_Data shown_

◇ ◇ ◇

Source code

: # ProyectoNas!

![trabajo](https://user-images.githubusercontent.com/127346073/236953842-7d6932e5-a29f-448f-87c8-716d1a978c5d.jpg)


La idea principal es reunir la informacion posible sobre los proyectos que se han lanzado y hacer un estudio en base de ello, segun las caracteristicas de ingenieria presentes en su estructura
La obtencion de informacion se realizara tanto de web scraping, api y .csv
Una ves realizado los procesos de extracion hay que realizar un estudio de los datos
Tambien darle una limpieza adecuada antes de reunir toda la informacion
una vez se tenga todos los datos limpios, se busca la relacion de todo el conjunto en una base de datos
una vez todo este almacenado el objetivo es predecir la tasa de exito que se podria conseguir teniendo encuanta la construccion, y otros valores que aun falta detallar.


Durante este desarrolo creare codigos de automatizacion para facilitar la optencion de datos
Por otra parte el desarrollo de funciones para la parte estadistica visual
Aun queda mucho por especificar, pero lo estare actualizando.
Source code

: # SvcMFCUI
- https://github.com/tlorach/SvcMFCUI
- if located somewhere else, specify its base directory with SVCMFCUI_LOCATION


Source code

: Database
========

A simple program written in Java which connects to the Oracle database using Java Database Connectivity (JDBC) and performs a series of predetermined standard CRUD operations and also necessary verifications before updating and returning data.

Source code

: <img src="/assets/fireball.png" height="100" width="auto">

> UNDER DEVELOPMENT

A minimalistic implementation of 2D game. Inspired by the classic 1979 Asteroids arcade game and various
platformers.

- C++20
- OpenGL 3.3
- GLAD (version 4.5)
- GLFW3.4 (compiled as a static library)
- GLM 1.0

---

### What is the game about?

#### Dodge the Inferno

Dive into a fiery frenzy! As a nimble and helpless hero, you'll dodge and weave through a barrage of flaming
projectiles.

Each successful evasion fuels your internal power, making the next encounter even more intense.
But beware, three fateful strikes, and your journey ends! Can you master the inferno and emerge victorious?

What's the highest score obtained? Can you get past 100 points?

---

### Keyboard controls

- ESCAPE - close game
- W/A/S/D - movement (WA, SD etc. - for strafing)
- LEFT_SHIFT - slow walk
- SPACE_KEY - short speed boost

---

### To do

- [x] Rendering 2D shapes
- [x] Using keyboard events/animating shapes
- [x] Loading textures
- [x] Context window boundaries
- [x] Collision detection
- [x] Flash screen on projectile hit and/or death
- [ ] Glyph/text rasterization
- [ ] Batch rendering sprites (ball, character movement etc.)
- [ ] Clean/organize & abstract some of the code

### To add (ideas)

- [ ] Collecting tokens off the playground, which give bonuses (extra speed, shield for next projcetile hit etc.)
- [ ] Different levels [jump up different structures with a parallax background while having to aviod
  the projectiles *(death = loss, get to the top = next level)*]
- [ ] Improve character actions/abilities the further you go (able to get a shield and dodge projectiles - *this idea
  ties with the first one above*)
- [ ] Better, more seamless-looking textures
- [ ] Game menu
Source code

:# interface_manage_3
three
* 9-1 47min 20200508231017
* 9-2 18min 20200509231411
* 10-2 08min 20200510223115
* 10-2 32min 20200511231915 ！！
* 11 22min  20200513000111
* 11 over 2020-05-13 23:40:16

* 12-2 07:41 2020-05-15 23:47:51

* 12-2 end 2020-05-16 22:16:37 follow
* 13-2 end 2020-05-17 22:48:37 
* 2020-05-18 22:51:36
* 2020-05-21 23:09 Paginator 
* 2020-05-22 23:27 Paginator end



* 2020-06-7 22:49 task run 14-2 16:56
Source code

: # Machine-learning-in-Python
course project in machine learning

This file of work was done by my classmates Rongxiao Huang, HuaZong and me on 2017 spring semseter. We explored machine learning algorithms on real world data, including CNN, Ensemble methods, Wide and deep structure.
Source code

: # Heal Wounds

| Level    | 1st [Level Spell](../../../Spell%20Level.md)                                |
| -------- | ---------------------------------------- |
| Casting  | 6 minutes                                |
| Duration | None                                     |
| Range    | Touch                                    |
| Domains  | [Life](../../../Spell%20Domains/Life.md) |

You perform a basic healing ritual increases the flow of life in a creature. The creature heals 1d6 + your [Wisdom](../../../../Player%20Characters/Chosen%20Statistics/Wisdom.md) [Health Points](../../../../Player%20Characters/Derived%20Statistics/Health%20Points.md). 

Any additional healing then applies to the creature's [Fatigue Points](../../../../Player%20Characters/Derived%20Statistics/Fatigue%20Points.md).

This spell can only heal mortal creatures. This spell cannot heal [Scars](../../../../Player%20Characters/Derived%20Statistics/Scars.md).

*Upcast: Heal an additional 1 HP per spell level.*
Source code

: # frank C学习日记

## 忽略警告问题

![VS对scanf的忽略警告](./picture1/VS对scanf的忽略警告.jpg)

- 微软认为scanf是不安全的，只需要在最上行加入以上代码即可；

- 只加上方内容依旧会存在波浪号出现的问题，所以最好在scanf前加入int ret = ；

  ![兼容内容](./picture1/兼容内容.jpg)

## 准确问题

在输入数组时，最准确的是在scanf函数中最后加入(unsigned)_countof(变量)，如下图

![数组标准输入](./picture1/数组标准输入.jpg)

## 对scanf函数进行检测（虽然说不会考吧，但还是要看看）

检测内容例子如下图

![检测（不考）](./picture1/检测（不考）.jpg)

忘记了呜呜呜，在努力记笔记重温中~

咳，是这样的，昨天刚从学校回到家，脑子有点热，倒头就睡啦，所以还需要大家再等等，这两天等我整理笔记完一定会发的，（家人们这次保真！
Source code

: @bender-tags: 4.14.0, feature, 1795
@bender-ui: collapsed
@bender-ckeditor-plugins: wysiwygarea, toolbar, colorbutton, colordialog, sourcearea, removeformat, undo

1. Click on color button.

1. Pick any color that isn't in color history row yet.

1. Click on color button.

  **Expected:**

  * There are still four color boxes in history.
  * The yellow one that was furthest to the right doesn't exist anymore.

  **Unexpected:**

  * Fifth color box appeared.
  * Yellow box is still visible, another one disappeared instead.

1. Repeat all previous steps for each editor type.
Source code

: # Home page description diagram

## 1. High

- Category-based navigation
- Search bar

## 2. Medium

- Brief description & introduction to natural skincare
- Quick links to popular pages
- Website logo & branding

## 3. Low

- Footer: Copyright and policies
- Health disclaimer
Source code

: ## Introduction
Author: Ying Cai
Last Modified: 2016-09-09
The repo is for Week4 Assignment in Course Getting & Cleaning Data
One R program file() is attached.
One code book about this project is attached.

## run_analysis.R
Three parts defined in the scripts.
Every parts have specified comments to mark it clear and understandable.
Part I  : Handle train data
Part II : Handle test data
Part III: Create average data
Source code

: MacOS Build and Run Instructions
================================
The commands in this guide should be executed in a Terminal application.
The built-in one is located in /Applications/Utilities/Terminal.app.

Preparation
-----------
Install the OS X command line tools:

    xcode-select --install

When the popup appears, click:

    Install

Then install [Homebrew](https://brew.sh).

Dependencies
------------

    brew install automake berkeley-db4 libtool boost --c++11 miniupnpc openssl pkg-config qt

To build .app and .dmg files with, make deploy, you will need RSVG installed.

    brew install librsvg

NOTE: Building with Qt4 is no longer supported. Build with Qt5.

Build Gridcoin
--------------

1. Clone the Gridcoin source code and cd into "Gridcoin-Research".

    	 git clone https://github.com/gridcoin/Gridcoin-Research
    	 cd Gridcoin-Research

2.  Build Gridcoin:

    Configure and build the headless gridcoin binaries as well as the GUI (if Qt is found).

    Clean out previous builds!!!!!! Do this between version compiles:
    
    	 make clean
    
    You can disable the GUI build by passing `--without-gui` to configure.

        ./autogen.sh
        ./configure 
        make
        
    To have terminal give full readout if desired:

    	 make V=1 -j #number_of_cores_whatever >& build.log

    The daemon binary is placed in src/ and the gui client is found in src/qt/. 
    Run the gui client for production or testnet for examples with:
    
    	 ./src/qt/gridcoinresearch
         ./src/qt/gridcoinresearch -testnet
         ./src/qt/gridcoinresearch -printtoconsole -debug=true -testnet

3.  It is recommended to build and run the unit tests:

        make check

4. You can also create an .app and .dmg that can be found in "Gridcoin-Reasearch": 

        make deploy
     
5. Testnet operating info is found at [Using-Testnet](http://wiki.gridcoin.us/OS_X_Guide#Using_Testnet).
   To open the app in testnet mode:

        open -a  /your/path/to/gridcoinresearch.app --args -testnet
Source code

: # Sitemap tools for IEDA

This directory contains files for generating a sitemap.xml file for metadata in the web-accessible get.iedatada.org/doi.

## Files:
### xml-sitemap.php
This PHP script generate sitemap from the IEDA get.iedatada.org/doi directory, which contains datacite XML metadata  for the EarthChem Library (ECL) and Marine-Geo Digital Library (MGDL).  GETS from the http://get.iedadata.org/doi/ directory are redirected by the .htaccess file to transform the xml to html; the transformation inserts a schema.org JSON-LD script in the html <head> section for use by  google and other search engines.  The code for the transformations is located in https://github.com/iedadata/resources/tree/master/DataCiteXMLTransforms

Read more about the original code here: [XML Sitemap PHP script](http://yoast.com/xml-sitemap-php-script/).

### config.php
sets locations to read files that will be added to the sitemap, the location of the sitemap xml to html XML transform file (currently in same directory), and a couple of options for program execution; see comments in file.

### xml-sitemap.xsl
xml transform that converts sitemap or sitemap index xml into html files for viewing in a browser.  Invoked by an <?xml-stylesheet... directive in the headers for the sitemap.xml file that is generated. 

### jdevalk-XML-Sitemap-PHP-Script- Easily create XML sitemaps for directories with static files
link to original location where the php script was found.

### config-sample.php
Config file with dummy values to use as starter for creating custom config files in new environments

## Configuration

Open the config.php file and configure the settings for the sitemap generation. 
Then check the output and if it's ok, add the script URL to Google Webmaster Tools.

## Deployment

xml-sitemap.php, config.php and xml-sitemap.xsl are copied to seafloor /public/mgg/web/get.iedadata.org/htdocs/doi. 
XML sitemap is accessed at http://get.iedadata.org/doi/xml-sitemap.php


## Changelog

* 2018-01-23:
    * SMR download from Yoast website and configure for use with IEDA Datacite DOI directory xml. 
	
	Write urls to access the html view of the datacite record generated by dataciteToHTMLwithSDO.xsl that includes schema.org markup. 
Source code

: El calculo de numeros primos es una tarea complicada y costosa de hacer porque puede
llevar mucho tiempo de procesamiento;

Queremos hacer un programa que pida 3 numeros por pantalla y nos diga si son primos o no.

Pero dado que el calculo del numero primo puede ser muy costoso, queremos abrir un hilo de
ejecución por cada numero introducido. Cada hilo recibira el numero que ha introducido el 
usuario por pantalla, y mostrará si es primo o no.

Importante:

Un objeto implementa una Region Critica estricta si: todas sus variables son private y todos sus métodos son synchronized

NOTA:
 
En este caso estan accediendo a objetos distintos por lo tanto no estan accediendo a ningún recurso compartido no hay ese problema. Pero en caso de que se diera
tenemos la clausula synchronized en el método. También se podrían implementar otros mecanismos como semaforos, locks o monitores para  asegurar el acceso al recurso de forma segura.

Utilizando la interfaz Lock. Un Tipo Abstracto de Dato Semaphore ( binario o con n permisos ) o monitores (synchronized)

◇ ◇ ◇

Set down exactly the lines of the data above, beginning with the line that has "4. You can also" and ending with the line that has "tools for IEDA", and no others.

_Expected answer_
4. You can also create an .app and .dmg that can be found in "Gridcoin-Reasearch": 

        make deploy
     
5. Testnet operating info is found at [Using-Testnet](http://wiki.gridcoin.us/OS_X_Guide#Using_Testnet).
   To open the app in testnet mode:

        open -a  /your/path/to/gridcoinresearch.app --args -testnet
Source code

: # Sitemap tools for IEDA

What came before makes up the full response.